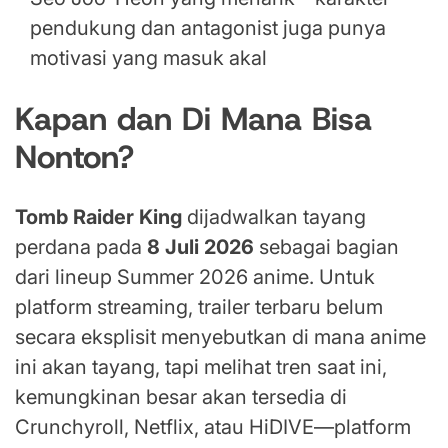
pendukung dan antagonist juga punya
motivasi yang masuk akal
Kapan dan Di Mana Bisa
Nonton?
Tomb Raider King
dijadwalkan tayang
perdana pada
8 Juli 2026
sebagai bagian
dari lineup Summer 2026 anime. Untuk
platform streaming, trailer terbaru belum
secara eksplisit menyebutkan di mana anime
ini akan tayang, tapi melihat tren saat ini,
kemungkinan besar akan tersedia di
Crunchyroll, Netflix, atau HiDIVE—platform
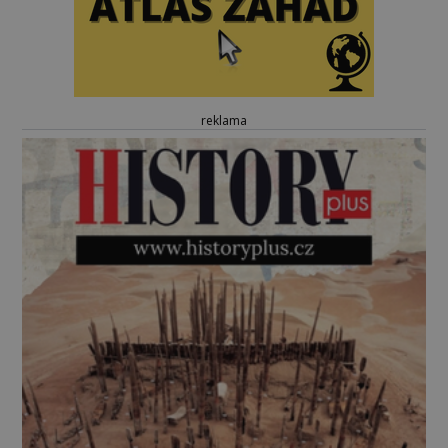
reklama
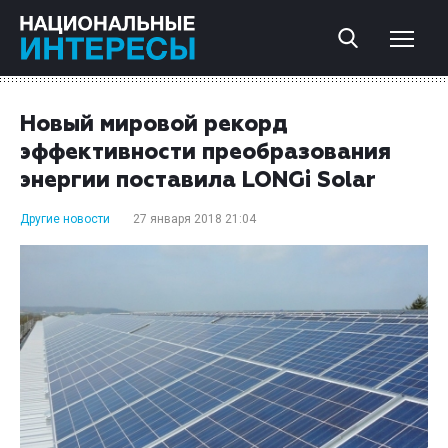
Новый мировой рекорд
эффективности преобразования
энергии поставила LONGi Solar
Другие новости
27 января 2018 21:04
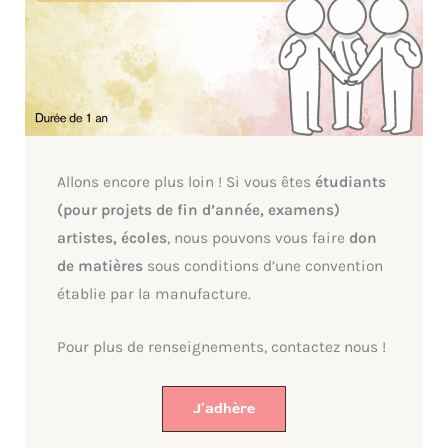
Allons encore plus loin ! Si vous êtes
étudiants
(pour projets de fin d’année, examens)
artistes, écoles
, nous pouvons vous faire
don
de matières
sous conditions d’une convention
établie par la manufacture.
Pour plus de renseignements, contactez nous !
J’adhère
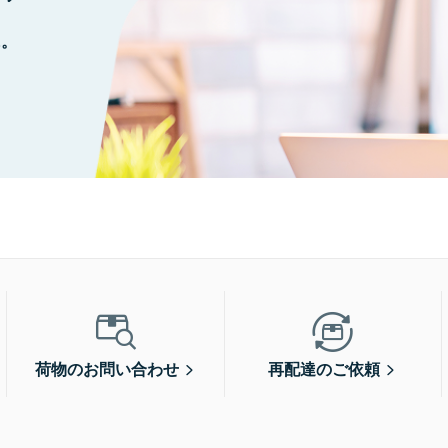
に。
荷物のお問い合わせ
再配達のご依頼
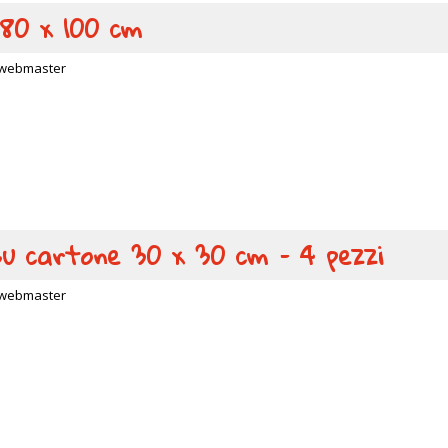
 80 x 100 cm
webmaster
 su cartone 30 x 30 cm – 4 pezzi
webmaster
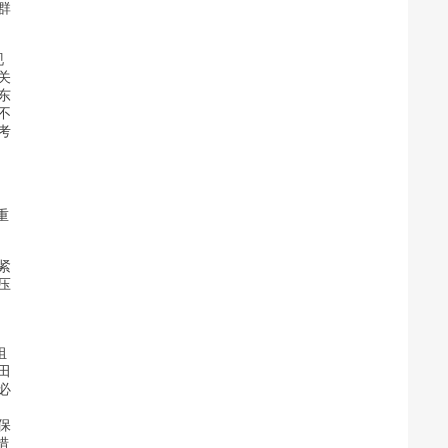
群
现
关
东
不
考
重
紧
压
组
田
必
保
措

····················

Assignment ▸ Copy out the text of the material, starting at the line that contains "Новый мировой рекорд" and continuing through the end of the material, with both ends included. Leave the pictures out of your answer.

Exercise result ▸
Новый мировой рекорд
эффективности преобразования
энергии поставила LONGi Solar
Другие новости
27 января 2018 21:04
Allons encore plus loin ! Si vous êtes
étudiants
(pour projets de fin d’année, examens)
artistes, écoles
, nous pouvons vous faire
don
de matières
sous conditions d’une convention
établie par la manufacture.
Pour plus de renseignements, contactez nous !
J’adhère
に。
荷物のお問い合わせ
再配達のご依頼
 80 x 100 cm
webmaster
 su cartone 30 x 30 cm – 4 pezzi
webmaster
群
现
关
东
不
考
重
紧
压
组
田
必
保
措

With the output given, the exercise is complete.